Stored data
* * * * * * *
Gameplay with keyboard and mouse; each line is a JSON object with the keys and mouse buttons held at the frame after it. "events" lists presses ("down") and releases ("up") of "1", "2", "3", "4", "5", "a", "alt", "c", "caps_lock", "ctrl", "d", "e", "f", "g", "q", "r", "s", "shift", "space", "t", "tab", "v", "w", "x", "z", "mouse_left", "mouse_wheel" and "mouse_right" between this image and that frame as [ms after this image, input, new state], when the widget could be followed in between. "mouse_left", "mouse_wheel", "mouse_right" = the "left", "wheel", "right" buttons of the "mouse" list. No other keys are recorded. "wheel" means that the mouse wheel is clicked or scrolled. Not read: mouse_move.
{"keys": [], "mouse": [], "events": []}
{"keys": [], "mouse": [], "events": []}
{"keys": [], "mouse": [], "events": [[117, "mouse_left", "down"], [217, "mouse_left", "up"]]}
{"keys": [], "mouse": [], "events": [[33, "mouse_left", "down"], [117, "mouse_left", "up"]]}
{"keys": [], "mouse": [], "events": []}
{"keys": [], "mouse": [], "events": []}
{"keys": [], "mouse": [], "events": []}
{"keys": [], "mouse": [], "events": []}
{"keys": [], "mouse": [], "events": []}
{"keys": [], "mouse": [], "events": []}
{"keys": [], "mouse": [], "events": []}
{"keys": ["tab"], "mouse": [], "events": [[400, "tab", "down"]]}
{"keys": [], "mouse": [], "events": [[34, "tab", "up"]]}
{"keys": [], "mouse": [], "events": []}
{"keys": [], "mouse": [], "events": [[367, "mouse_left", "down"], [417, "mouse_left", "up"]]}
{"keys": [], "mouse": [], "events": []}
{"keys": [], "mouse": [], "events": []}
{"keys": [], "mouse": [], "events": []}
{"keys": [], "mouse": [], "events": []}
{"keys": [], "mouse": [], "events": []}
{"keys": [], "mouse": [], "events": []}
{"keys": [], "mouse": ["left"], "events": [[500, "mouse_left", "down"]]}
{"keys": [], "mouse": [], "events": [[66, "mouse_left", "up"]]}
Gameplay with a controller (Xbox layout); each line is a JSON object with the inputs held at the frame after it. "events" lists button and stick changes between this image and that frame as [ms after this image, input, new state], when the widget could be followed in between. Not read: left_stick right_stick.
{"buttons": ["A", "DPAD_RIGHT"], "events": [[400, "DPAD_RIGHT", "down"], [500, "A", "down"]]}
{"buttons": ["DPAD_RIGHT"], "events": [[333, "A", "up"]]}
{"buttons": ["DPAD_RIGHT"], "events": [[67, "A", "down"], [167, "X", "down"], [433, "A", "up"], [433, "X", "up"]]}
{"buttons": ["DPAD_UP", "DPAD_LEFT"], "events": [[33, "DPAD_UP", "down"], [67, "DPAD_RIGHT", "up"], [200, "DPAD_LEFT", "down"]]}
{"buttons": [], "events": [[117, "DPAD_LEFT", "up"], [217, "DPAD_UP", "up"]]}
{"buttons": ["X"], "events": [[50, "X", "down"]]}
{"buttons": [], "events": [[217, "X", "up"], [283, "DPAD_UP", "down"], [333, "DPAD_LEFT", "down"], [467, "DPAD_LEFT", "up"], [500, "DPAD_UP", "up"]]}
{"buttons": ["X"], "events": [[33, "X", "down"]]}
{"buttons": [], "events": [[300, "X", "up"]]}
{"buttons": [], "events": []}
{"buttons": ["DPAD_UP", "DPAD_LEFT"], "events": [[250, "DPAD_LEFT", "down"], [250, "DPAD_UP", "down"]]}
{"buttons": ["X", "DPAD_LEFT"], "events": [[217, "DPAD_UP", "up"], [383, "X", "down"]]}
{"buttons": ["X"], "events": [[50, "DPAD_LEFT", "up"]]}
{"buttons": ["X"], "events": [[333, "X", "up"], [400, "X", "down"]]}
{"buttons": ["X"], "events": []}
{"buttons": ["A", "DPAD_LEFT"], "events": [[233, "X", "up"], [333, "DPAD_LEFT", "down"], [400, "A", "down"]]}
* * * * * * *
_EXERCISE AIM_. Write the entries above out again, verbatim.

_OUTPUT FOR THIS TASK_.
Gameplay with keyboard and mouse; each line is a JSON object with the keys and mouse buttons held at the frame after it. "events" lists presses ("down") and releases ("up") of "1", "2", "3", "4", "5", "a", "alt", "c", "caps_lock", "ctrl", "d", "e", "f", "g", "q", "r", "s", "shift", "space", "t", "tab", "v", "w", "x", "z", "mouse_left", "mouse_wheel" and "mouse_right" between this image and that frame as [ms after this image, input, new state], when the widget could be followed in between. "mouse_left", "mouse_wheel", "mouse_right" = the "left", "wheel", "right" buttons of the "mouse" list. No other keys are recorded. "wheel" means that the mouse wheel is clicked or scrolled. Not read: mouse_move.
{"keys": [], "mouse": [], "events": []}
{"keys": [], "mouse": [], "events": []}
{"keys": [], "mouse": [], "events": [[117, "mouse_left", "down"], [217, "mouse_left", "up"]]}
{"keys": [], "mouse": [], "events": [[33, "mouse_left", "down"], [117, "mouse_left", "up"]]}
{"keys": [], "mouse": [], "events": []}
{"keys": [], "mouse": [], "events": []}
{"keys": [], "mouse": [], "events": []}
{"keys": [], "mouse": [], "events": []}
{"keys": [], "mouse": [], "events": []}
{"keys": [], "mouse": [], "events": []}
{"keys": [], "mouse": [], "events": []}
{"keys": ["tab"], "mouse": [], "events": [[400, "tab", "down"]]}
{"keys": [], "mouse": [], "events": [[34, "tab", "up"]]}
{"keys": [], "mouse": [], "events": []}
{"keys": [], "mouse": [], "events": [[367, "mouse_left", "down"], [417, "mouse_left", "up"]]}
{"keys": [], "mouse": [], "events": []}
{"keys": [], "mouse": [], "events": []}
{"keys": [], "mouse": [], "events": []}
{"keys": [], "mouse": [], "events": []}
{"keys": [], "mouse": [], "events": []}
{"keys": [], "mouse": [], "events": []}
{"keys": [], "mouse": ["left"], "events": [[500, "mouse_left", "down"]]}
{"keys": [], "mouse": [], "events": [[66, "mouse_left", "up"]]}
Gameplay with a controller (Xbox layout); each line is a JSON object with the inputs held at the frame after it. "events" lists button and stick changes between this image and that frame as [ms after this image, input, new state], when the widget could be followed in between. Not read: left_stick right_stick.
{"buttons": ["A", "DPAD_RIGHT"], "events": [[400, "DPAD_RIGHT", "down"], [500, "A", "down"]]}
{"buttons": ["DPAD_RIGHT"], "events": [[333, "A", "up"]]}
{"buttons": ["DPAD_RIGHT"], "events": [[67, "A", "down"], [167, "X", "down"], [433, "A", "up"], [433, "X", "up"]]}
{"buttons": ["DPAD_UP", "DPAD_LEFT"], "events": [[33, "DPAD_UP", "down"], [67, "DPAD_RIGHT", "up"], [200, "DPAD_LEFT", "down"]]}
{"buttons": [], "events": [[117, "DPAD_LEFT", "up"], [217, "DPAD_UP", "up"]]}
{"buttons": ["X"], "events": [[50, "X", "down"]]}
{"buttons": [], "events": [[217, "X", "up"], [283, "DPAD_UP", "down"], [333, "DPAD_LEFT", "down"], [467, "DPAD_LEFT", "up"], [500, "DPAD_UP", "up"]]}
{"buttons": ["X"], "events": [[33, "X", "down"]]}
{"buttons": [], "events": [[300, "X", "up"]]}
{"buttons": [], "events": []}
{"buttons": ["DPAD_UP", "DPAD_LEFT"], "events": [[250, "DPAD_LEFT", "down"], [250, "DPAD_UP", "down"]]}
{"buttons": ["X", "DPAD_LEFT"], "events": [[217, "DPAD_UP", "up"], [383, "X", "down"]]}
{"buttons": ["X"], "events": [[50, "DPAD_LEFT", "up"]]}
{"buttons": ["X"], "events": [[333, "X", "up"], [400, "X", "down"]]}
{"buttons": ["X"], "events": []}
{"buttons": ["A", "DPAD_LEFT"], "events": [[233, "X", "up"], [333, "DPAD_LEFT", "down"], [400, "A", "down"]]}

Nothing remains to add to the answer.